▸ TRY IT: What you hand back must match the records word for word, with no pictures.

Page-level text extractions

┌────────

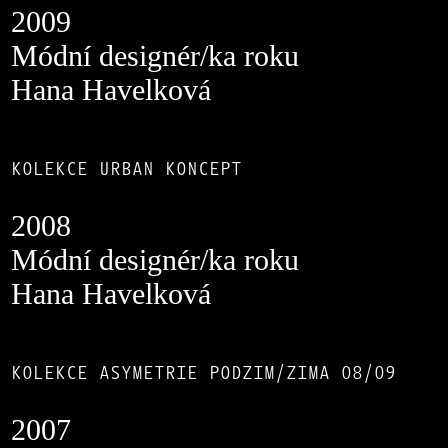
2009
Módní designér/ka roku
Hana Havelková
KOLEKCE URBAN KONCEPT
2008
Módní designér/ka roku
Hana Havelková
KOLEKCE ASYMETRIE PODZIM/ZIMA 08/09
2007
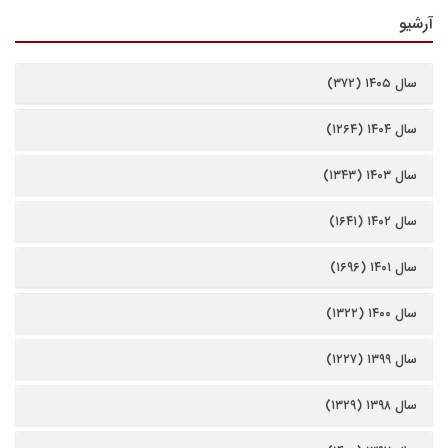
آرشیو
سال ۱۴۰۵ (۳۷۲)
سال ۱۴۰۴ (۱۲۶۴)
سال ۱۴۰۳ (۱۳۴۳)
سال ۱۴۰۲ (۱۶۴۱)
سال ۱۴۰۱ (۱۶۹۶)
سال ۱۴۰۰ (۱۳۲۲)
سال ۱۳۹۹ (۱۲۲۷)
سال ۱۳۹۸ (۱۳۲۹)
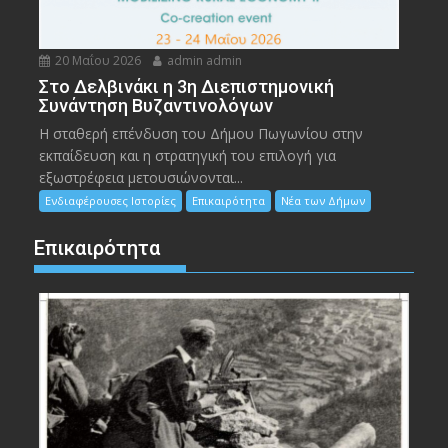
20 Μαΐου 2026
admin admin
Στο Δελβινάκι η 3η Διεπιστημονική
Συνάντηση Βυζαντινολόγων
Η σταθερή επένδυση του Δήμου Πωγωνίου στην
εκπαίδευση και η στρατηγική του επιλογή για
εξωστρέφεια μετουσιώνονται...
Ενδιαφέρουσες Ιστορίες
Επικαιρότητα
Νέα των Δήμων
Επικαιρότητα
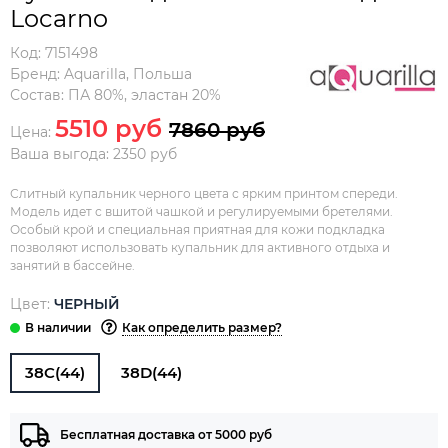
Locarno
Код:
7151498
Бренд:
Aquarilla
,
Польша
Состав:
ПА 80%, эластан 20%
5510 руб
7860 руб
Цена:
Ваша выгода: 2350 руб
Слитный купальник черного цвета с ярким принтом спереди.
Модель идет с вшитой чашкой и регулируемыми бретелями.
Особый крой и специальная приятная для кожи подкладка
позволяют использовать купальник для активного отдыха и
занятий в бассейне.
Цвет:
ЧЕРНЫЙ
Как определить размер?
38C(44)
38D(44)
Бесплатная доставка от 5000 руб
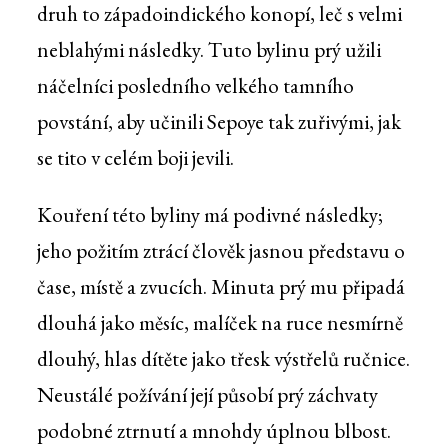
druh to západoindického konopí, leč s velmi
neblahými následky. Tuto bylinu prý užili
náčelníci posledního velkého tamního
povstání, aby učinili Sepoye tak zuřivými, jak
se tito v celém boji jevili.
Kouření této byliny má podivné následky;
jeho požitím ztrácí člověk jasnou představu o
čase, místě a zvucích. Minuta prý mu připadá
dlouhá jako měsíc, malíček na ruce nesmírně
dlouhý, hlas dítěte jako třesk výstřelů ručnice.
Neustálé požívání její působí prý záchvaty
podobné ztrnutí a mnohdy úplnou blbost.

└────────

▸ TASK RESPONSE:
2009
Módní designér/ka roku
Hana Havelková
KOLEKCE URBAN KONCEPT
2008
Módní designér/ka roku
Hana Havelková
KOLEKCE ASYMETRIE PODZIM/ZIMA 08/09
2007
آرشیو
سال ۱۴۰۵ (۳۷۲)
سال ۱۴۰۴ (۱۲۶۴)
سال ۱۴۰۳ (۱۳۴۳)
سال ۱۴۰۲ (۱۶۴۱)
سال ۱۴۰۱ (۱۶۹۶)
سال ۱۴۰۰ (۱۳۲۲)
سال ۱۳۹۹ (۱۲۲۷)
سال ۱۳۹۸ (۱۳۲۹)
20 Μαΐου 2026
admin admin
Στο Δελβινάκι η 3η Διεπιστημονική
Συνάντηση Βυζαντινολόγων
Η σταθερή επένδυση του Δήμου Πωγωνίου στην
εκπαίδευση και η στρατηγική του επιλογή για
εξωστρέφεια μετουσιώνονται...
Ενδιαφέρουσες Ιστορίες
Επικαιρότητα
Νέα των Δήμων
Επικαιρότητα
Locarno
Код:
7151498
Бренд:
Aquarilla
,
Польша
Состав:
ПА 80%, эластан 20%
5510 руб
7860 руб
Цена:
Ваша выгода: 2350 руб
Слитный купальник черного цвета с ярким принтом спереди.
Модель идет с вшитой чашкой и регулируемыми бретелями.
Особый крой и специальная приятная для кожи подкладка
позволяют использовать купальник для активного отдыха и
занятий в бассейне.
Цвет:
ЧЕРНЫЙ
Как определить размер?
38C(44)
38D(44)
Бесплатная доставка от 5000 руб
druh to západoindického konopí, leč s velmi
neblahými následky. Tuto bylinu prý užili
náčelníci posledního velkého tamního
povstání, aby učinili Sepoye tak zuřivými, jak
se tito v celém boji jevili.
Kouření této byliny má podivné následky;
jeho požitím ztrácí člověk jasnou představu o
čase, místě a zvucích. Minuta prý mu připadá
dlouhá jako měsíc, malíček na ruce nesmírně
dlouhý, hlas dítěte jako třesk výstřelů ručnice.
Neustálé požívání její působí prý záchvaty
podobné ztrnutí a mnohdy úplnou blbost.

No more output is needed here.